CONSIGNE A: Recopiez mot pour mot les lignes des enregistrements ci-dessous, de la ligne contenant « common name: Green comet milkweed » jusqu'à la ligne contenant « family: Erinaceidae », ces deux lignes comprises.

EXTRAIT FOURNI:
※

Le 3ème élément, nous voulons parler de l’eau. Souvent, on dit que sans l’eau, il n’y a pas de vie. Mais scientifiquement et religieusement, c’est démontré que c’est les arbres qui donnent de l’eau. Si on ne plante pas les arbres, si on continue avec la coupe abusive du bois sans reboiser, on va rester un jour sans eau et on ne pourra pas vivre. C’est pour cela que Dieu a dit dans le saint coran : c’est lui qui fait descendre du ciel de l’eau qui vous sert de boisson. Et de cette même eau, il fait pousser des plantes, des herbes qui vous permettent de développer votre élevage. C’est par cette même eau qu’il fait la germination de vos champs. De cette même eau, il fait pousser les cultures et toute sorte de fruits. Donc, on ne peut pas parler de l’environnement sans parler de reboisement qui favorise les pluies, la protection des têtes de sources. Il ajoute ceci : de cette eau nous avons créé toute âme vivante pour ceux qui croient.

※

ENREGISTREMENTS:
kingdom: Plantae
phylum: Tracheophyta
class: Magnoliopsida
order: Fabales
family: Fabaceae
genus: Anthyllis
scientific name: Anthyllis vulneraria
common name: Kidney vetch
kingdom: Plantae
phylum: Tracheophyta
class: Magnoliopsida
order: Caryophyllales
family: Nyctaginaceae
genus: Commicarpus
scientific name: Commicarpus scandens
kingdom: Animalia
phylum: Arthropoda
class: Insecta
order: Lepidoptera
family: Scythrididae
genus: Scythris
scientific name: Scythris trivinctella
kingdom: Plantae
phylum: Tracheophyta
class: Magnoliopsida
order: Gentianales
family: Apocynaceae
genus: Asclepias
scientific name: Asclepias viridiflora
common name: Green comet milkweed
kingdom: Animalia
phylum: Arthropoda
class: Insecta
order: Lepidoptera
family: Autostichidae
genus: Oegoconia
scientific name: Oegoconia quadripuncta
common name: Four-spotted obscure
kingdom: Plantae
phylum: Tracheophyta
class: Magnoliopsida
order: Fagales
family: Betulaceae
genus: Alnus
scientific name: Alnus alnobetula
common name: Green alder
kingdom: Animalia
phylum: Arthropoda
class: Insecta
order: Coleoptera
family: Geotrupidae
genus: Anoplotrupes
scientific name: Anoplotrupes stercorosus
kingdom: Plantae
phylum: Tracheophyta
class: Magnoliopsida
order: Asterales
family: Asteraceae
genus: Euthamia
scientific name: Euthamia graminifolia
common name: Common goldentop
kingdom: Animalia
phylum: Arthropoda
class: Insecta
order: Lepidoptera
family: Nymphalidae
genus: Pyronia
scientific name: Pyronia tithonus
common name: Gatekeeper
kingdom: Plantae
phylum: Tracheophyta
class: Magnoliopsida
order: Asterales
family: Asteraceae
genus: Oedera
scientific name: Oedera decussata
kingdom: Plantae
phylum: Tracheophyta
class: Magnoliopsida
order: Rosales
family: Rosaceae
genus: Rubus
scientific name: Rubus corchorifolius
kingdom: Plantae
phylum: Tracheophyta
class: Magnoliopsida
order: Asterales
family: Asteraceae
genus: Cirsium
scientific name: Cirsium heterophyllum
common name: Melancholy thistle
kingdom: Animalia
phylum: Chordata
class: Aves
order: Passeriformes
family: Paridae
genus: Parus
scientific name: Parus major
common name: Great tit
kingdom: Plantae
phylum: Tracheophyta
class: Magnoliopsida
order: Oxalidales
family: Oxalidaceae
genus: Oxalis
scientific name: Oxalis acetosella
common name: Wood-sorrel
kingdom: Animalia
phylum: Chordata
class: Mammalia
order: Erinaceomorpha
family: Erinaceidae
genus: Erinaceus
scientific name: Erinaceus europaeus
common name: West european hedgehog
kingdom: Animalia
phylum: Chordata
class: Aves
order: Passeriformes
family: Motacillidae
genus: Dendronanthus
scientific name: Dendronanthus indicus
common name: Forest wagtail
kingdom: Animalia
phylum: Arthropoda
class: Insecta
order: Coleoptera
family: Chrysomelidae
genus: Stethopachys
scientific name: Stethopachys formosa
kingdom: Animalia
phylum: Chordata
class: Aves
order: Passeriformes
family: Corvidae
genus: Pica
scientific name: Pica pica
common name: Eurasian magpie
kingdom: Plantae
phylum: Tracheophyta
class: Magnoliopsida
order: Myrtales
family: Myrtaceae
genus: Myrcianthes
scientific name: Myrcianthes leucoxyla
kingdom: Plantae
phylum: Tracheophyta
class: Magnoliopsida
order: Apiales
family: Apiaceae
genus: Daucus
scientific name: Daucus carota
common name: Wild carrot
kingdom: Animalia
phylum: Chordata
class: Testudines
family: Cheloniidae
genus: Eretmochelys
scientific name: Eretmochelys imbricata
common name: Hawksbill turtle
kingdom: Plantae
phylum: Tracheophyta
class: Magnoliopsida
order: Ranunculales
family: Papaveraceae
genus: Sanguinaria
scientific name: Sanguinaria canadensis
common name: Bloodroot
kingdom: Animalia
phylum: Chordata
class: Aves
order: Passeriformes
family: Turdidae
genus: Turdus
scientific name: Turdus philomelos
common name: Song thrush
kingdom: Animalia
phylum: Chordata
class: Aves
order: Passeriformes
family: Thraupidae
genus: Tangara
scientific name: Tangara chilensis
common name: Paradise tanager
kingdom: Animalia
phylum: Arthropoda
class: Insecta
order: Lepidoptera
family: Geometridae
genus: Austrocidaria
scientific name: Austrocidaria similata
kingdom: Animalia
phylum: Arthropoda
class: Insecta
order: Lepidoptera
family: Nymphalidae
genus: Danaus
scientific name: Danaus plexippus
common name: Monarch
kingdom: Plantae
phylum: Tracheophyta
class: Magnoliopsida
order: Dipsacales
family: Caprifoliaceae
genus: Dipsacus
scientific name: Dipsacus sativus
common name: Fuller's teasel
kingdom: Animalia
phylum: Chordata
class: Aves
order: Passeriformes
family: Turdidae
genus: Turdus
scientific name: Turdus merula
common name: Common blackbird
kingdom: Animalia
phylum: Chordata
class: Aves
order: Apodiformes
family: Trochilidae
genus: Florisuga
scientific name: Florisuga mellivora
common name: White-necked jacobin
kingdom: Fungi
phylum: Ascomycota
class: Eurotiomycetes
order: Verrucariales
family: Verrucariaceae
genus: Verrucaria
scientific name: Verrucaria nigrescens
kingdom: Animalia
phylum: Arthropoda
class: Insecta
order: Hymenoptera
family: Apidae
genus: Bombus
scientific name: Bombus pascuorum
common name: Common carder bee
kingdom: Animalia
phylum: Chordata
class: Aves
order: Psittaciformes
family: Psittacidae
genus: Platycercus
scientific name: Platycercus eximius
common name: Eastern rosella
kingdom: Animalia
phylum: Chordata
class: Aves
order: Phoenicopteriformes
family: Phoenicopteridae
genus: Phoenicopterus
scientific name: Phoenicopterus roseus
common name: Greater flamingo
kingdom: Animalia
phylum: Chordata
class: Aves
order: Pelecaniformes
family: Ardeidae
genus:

※

CONSIGNE B: Citez intégralement l'extrait sur l'eau et le reboisement, sans y changer un seul mot.

RÉSULTAT ATTENDU A:
common name: Green comet milkweed
kingdom: Animalia
phylum: Arthropoda
class: Insecta
order: Lepidoptera
family: Autostichidae
genus: Oegoconia
scientific name: Oegoconia quadripuncta
common name: Four-spotted obscure
kingdom: Plantae
phylum: Tracheophyta
class: Magnoliopsida
order: Fagales
family: Betulaceae
genus: Alnus
scientific name: Alnus alnobetula
common name: Green alder
kingdom: Animalia
phylum: Arthropoda
class: Insecta
order: Coleoptera
family: Geotrupidae
genus: Anoplotrupes
scientific name: Anoplotrupes stercorosus
kingdom: Plantae
phylum: Tracheophyta
class: Magnoliopsida
order: Asterales
family: Asteraceae
genus: Euthamia
scientific name: Euthamia graminifolia
common name: Common goldentop
kingdom: Animalia
phylum: Arthropoda
class: Insecta
order: Lepidoptera
family: Nymphalidae
genus: Pyronia
scientific name: Pyronia tithonus
common name: Gatekeeper
kingdom: Plantae
phylum: Tracheophyta
class: Magnoliopsida
order: Asterales
family: Asteraceae
genus: Oedera
scientific name: Oedera decussata
kingdom: Plantae
phylum: Tracheophyta
class: Magnoliopsida
order: Rosales
family: Rosaceae
genus: Rubus
scientific name: Rubus corchorifolius
kingdom: Plantae
phylum: Tracheophyta
class: Magnoliopsida
order: Asterales
family: Asteraceae
genus: Cirsium
scientific name: Cirsium heterophyllum
common name: Melancholy thistle
kingdom: Animalia
phylum: Chordata
class: Aves
order: Passeriformes
family: Paridae
genus: Parus
scientific name: Parus major
common name: Great tit
kingdom: Plantae
phylum: Tracheophyta
class: Magnoliopsida
order: Oxalidales
family: Oxalidaceae
genus: Oxalis
scientific name: Oxalis acetosella
common name: Wood-sorrel
kingdom: Animalia
phylum: Chordata
class: Mammalia
order: Erinaceomorpha
family: Erinaceidae

RÉSULTAT ATTENDU B:
Le 3ème élément, nous voulons parler de l’eau. Souvent, on dit que sans l’eau, il n’y a pas de vie. Mais scientifiquement et religieusement, c’est démontré que c’est les arbres qui donnent de l’eau. Si on ne plante pas les arbres, si on continue avec la coupe abusive du bois sans reboiser, on va rester un jour sans eau et on ne pourra pas vivre. C’est pour cela que Dieu a dit dans le saint coran : c’est lui qui fait descendre du ciel de l’eau qui vous sert de boisson. Et de cette même eau, il fait pousser des plantes, des herbes qui vous permettent de développer votre élevage. C’est par cette même eau qu’il fait la germination de vos champs. De cette même eau, il fait pousser les cultures et toute sorte de fruits. Donc, on ne peut pas parler de l’environnement sans parler de reboisement qui favorise les pluies, la protection des têtes de sources. Il ajoute ceci : de cette eau nous avons créé toute âme vivante pour ceux qui croient.